Dominika Jamnicky, of Guelph, Ont., grabbed the final spot in the top-five with a time of 56:40.
Meanwhile, Victoria’s Matt Sharpe continued to validate a solid winter season of training with a third-place finish in the men’s CAMTRI sprint race.
Building on an 11th-place World Cup finish in Cape Town one month ago, Sharpe was back on this side of the pond where he battled to the bronze medal on Saturday. Sharpe clocked-in at 51:14.
“I had a decent swim, not amazing, but good enough. The bike was chaotic at times with no incentive to push too hard, and the run was about as good as I could have done today so I’m proud of my effort,” said Sharpe.
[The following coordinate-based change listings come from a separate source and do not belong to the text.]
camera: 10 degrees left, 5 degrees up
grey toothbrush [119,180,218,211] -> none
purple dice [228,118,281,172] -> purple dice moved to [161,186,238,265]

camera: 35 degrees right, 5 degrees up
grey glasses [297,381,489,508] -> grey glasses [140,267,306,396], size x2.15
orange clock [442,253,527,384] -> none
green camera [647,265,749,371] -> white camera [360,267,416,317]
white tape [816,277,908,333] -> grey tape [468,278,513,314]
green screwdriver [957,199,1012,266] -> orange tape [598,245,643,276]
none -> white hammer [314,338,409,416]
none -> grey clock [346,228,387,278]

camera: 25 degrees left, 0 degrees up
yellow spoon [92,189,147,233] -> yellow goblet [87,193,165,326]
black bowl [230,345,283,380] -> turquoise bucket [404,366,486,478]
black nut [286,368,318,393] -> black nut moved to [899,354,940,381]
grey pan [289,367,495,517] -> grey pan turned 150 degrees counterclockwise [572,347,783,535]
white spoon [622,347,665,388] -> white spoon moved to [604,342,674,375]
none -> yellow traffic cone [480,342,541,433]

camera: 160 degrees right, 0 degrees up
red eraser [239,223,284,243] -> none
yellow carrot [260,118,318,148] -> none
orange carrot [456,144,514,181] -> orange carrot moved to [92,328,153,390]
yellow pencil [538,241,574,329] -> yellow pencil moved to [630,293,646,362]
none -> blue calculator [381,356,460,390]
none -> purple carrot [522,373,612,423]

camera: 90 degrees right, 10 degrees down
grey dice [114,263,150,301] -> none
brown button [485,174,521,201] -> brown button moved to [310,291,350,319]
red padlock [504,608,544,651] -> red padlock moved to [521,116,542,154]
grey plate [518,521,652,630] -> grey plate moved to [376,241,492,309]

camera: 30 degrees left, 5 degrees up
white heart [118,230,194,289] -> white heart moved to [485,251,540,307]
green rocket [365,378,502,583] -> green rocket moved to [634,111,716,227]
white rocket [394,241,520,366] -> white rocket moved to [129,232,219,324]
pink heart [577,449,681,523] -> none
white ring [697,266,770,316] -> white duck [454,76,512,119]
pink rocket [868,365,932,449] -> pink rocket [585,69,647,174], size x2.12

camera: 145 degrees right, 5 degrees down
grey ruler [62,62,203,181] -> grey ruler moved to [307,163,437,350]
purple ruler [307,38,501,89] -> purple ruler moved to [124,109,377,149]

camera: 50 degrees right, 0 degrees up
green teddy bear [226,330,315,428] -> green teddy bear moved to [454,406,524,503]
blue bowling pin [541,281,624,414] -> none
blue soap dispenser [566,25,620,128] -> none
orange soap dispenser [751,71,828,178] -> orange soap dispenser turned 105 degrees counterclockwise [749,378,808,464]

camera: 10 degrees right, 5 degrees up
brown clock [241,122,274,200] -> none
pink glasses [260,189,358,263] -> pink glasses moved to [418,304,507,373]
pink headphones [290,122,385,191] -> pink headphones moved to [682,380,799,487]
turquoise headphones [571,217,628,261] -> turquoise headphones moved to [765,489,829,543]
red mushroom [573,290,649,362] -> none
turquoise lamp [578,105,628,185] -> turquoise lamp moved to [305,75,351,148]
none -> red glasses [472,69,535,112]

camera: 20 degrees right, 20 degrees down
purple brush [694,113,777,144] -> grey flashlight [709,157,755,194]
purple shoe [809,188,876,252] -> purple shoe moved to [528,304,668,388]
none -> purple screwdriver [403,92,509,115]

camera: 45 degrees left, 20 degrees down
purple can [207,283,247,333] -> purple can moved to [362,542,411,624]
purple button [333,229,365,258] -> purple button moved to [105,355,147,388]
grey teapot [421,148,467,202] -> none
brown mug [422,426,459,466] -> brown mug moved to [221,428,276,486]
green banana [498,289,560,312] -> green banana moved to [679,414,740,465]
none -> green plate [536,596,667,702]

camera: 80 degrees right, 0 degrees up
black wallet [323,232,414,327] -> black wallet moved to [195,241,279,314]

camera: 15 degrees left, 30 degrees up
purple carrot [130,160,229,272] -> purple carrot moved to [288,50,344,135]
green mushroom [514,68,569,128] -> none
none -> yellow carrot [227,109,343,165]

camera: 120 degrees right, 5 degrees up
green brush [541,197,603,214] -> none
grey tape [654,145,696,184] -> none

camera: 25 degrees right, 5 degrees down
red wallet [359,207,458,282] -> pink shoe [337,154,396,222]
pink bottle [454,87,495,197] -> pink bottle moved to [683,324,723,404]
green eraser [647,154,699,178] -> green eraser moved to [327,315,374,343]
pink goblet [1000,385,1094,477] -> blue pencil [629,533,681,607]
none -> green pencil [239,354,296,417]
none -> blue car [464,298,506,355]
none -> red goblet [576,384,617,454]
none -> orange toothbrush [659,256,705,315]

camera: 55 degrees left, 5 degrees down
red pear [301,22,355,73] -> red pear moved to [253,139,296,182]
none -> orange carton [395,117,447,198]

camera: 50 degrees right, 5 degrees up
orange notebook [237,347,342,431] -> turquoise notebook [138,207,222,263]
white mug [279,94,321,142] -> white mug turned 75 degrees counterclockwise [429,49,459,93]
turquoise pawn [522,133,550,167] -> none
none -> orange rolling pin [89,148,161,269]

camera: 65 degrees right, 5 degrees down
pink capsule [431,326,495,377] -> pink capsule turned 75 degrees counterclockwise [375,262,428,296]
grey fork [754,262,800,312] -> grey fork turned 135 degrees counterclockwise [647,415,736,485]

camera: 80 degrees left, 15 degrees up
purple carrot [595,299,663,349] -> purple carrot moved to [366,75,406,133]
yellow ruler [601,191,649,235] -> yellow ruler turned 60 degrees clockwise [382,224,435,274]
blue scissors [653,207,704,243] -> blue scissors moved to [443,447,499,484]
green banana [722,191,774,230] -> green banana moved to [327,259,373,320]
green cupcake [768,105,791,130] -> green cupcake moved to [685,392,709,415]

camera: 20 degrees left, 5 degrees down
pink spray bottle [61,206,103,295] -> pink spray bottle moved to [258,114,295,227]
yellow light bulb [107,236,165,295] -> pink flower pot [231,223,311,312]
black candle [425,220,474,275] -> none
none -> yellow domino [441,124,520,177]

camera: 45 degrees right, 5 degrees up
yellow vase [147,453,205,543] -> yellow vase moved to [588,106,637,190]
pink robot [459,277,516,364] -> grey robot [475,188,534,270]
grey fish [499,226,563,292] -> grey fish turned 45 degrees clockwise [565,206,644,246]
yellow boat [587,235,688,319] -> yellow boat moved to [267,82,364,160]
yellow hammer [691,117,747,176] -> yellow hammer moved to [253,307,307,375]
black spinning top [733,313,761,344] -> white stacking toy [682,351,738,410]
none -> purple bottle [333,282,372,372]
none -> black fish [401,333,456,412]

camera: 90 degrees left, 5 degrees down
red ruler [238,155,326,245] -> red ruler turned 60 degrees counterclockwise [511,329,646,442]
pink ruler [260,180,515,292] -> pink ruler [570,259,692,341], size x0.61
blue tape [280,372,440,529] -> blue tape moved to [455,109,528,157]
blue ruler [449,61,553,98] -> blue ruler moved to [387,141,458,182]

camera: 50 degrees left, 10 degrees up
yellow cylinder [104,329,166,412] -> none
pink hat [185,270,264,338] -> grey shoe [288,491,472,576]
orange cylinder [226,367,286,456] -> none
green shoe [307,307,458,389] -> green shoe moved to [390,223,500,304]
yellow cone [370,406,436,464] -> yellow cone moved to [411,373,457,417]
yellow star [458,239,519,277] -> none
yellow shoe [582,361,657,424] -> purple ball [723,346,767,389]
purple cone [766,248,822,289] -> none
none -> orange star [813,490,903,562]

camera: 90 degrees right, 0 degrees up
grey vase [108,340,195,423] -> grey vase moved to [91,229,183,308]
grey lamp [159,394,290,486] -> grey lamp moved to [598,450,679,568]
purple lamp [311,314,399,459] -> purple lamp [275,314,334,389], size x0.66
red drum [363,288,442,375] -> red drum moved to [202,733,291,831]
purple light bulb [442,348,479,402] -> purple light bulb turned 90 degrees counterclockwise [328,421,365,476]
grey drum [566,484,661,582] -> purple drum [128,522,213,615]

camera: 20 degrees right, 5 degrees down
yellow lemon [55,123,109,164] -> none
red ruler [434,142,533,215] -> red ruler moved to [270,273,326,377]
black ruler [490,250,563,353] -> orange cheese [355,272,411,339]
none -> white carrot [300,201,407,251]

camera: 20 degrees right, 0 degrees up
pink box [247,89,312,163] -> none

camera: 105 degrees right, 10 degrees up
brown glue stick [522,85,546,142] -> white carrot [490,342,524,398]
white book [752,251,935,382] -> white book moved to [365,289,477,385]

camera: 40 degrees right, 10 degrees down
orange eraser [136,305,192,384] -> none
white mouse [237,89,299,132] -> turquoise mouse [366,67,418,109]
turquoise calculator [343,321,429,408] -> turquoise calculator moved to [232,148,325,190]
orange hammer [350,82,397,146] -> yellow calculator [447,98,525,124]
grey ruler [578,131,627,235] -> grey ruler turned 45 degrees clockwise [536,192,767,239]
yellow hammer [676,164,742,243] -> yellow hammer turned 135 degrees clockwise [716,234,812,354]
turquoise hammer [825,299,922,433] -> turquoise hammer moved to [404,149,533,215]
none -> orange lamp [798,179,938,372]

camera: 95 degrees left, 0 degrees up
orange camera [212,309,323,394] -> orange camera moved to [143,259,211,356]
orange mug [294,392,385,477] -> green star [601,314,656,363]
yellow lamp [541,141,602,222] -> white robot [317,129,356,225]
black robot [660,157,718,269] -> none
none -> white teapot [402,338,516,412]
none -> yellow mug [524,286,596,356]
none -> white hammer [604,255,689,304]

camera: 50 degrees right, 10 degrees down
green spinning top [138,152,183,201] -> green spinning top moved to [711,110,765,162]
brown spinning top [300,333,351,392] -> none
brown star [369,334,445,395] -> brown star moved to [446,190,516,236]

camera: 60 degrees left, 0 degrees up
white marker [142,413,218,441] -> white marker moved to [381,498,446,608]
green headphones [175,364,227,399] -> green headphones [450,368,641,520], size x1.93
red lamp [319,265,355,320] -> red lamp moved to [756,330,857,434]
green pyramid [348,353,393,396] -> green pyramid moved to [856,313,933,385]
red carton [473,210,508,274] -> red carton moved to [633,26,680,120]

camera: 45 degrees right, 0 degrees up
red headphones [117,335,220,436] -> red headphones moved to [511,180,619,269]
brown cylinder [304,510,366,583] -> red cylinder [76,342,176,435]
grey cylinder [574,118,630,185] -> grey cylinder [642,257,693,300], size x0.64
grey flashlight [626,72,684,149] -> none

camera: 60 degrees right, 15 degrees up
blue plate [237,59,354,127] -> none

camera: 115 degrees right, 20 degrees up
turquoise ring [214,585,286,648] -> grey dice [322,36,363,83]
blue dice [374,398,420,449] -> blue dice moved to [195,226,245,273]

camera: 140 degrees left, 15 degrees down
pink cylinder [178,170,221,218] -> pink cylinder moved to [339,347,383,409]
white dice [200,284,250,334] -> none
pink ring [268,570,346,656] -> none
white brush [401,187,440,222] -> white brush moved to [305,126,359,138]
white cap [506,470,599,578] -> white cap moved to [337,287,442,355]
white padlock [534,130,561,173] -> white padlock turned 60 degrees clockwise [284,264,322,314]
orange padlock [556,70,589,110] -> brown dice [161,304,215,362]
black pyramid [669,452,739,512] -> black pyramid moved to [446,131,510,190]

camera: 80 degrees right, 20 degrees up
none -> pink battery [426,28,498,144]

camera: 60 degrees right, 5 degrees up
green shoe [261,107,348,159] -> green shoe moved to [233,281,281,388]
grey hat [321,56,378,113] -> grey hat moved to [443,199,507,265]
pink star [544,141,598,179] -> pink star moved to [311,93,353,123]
“I worked my butt off on the run to hang with the leaders as long as I did. So that was quite good. In honesty, I’m pretty ticked off with third because I really wanted to win today. But the guys ahead of me were stronger on the run so hats off to them.”
Sharpe finished four seconds off the golden mark of 51:10 set by Mexico’s Rodrigo Gonzalez. Eli Hemming, of the United States, was second at 51:12.
John Rasmussen, of Ancaster, Ont., finished behind Sharpe just off the podium in fourth with a time of 51:28. Quebec City’s Alexis Lepage settled for sixth place at 51:53.
After battling through a string of injuries and setbacks for multiple seasons, the 25-year-old Sharpe has been making steady progress into a top athlete while regularly posting career-best finishes over the last 14 months. He ran to his first World Cup podium in Montreal last summer when he was second, and backed that performance up with a career-best 11th at the World Triathlon Series in Edmonton.
“It’s been a very consistent period of training under my coach Jono Hall. If I’m being honest I haven’t been the easiest athlete to deal with, so I’m very grateful he’s stuck it out with me as long as he has,” said Sharpe. “I’m trying to be better and have started making better decisions – trying to be less ego-based and that is paying off.”
Baby Canucks Win Silver and Bronze in Junior Women’s North American Championships
Canada’s Hannah Henry and Kyla Roy delivered a one-two punch in the junior women’s North American Championship race in Sarasota.
Victoria’s Henry was solid in all three legs, finishing in second spot at 59:13, while Winnipeg’s Roy won the bronze medal after crossing the line at 59:29.
“I was surprised and really happy to come out of the water with the front pack,” said Henry. “The bike started off hard and fast, but once we formed a bigger pack we slowed down a bit. I felt strong on the run and stayed with Hye Rim Jeong until she outsprinted me at the end. It feels great to start the season on the podium.”
Henry finished four seconds off the golden mark set by Korea’s Jeong who broke the finishing tape with a time of 59:09.
Roy rebounded after a slow start in the swim where she eventually edged out Bermuda’s Erica Hawley in a photo finish for the final spot on the podium.
“I had a bad start so I had to swim through a bunch of people. We weren’t working well in our pack on the bike so that was frustrating,” said Roy. “There was about a 15-metre gap behind the first two girls on the run that I was trying to close throughout the run, but I ended up in a sprint finish. I’m quite happy with the first race of the season and how my winter training has been going.”
Quebec’s Pavlos Antoniades was the lone Canadian to crack the top-10 in the junior men’s race. Antoniades finished in eighth spot at 56:04.
Darr Smith, of the United States, won the gold in the junior men’s sprint race with a time of 53:28.